YMMV, but here's mine:
init:
initscript: |-
#!/bin/sh
set -eu
echo "Upgrading DB schema..."
superset db upgrade
echo "Initializing roles..."
superset init
urlencode() {
string="$1"
encoded=""
pos=0
while [ "$pos" -lt "${#string}" ]; do
c=$(printf "%s" "$string" | cut -c $((pos + 1)))
case "$c" in
[a-zA-Z0-9.~_-]) o="$c" ;;
*) o=$(printf '%%%02X' "'$c") ;;
esac
encoded="$encoded$o"
pos=$((pos + 1))
done
echo "$encoded"
}
echo "Configuring default database"
mkdir /tmp/datasources
date_now=$(date -u +"%Y-%m-%dT%H:%M:%SZ")
user=$(urlencode "$USER" )
password=$(urlencode "$PASSWORD" )
server=$(urlencode "$DB_SERVER" )
dbName=$(urlencode "$DB_NAME" )
conn_str=$( echo "mssql+pymssql://$user:$password@$server:1433/$dbName" )
mkdir /tmp/datasources/databases
cat > /tmp/datasources/metadata.yaml <<EOT
version: 1.0.0
type: Database
timestamp: '$date_now'
EOT
cat > /tmp/datasources/databases/DB.yaml <<EOT
database_name: DB
sqlalchemy_uri: $conn_str
cache_timeout: null
expose_in_sqllab: true
allow_run_async: false
allow_ctas: false
allow_cvas: false
allow_dml: false
allow_file_upload: false
extra:
allows_virtual_table_explore: true
uuid: 738f72b0-651b-4d60-9968-dc3d3064c149
version: 1.0.0
EOT
echo "Importing database connections from constructed local files"
superset import-directory /tmp/datasources -o
echo "Re-Importing database connections to work around https://github.com/apache/superset/issues/31983"

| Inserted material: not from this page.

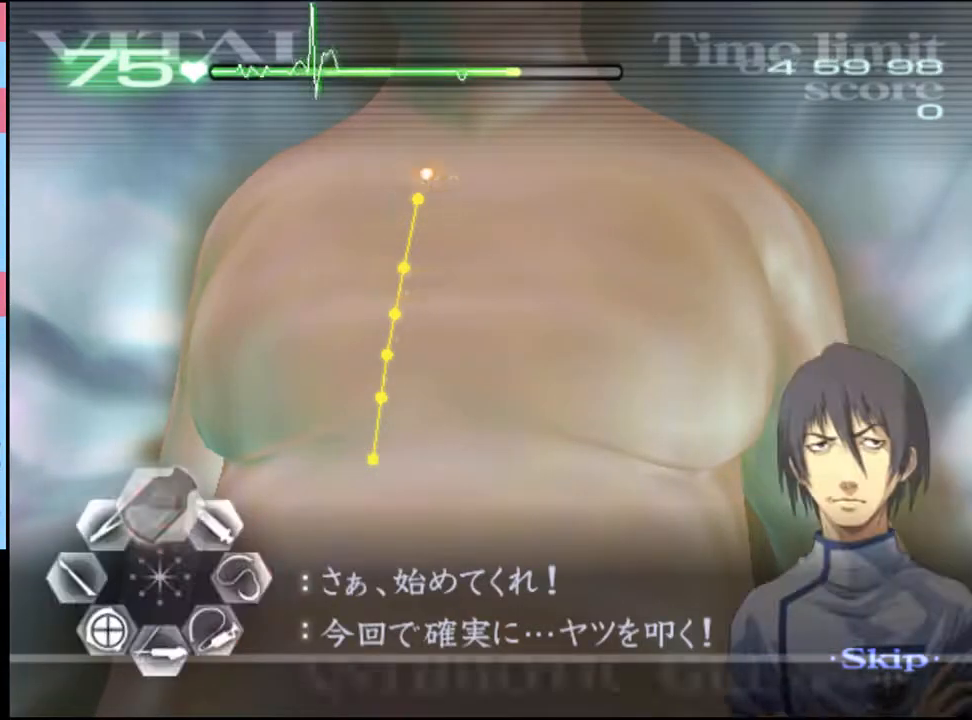
{"keys": [], "mouse": [], "events": [[400, "mouse_left", "up"], [500, "w", "up"]]}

superset set-database-uri -d Lokulus -u $conn_str -s
(Please be aware that because of #21256 still being present in 4.1.1, this also brings in an extraneous examples database connection)
Comment From: watercraft
My workaround also uses the init script with these commands to call the API after the import:
echo "Encrypt database connection URI.... "
CSRF=`curl --silent -c cookies -H"<<some authentication>>" -X GET http://dataviz-superset:8088/api/v1/security/csrf_token/ | python3 -c 'import json, sys; print(json.dumps(json.loads("".join([l for l in sys.stdin]))["result"]))' | sed 's/"//g' `
curl --silent -b cookies -H"<<some authentication>>" -X GET http://dataviz-superset:8088/api/v1/database/1/connection | python3 -c 'import json, sys; print(json.dumps(json.loads("".join([l for l in sys.stdin]))["result"]))' > result
curl --silent -b cookies -H"Content-Type: application/json" -H"X-Csrftoken: $CSRF" -H"<<some authentication>>" -d@result -X PUT http://dataviz-superset:8088/api/v1/database/1
Comment From: rusackas
CC @betodealmeida @dpgaspar @msyavuz - seems like we should look more closely at this if it's an issue.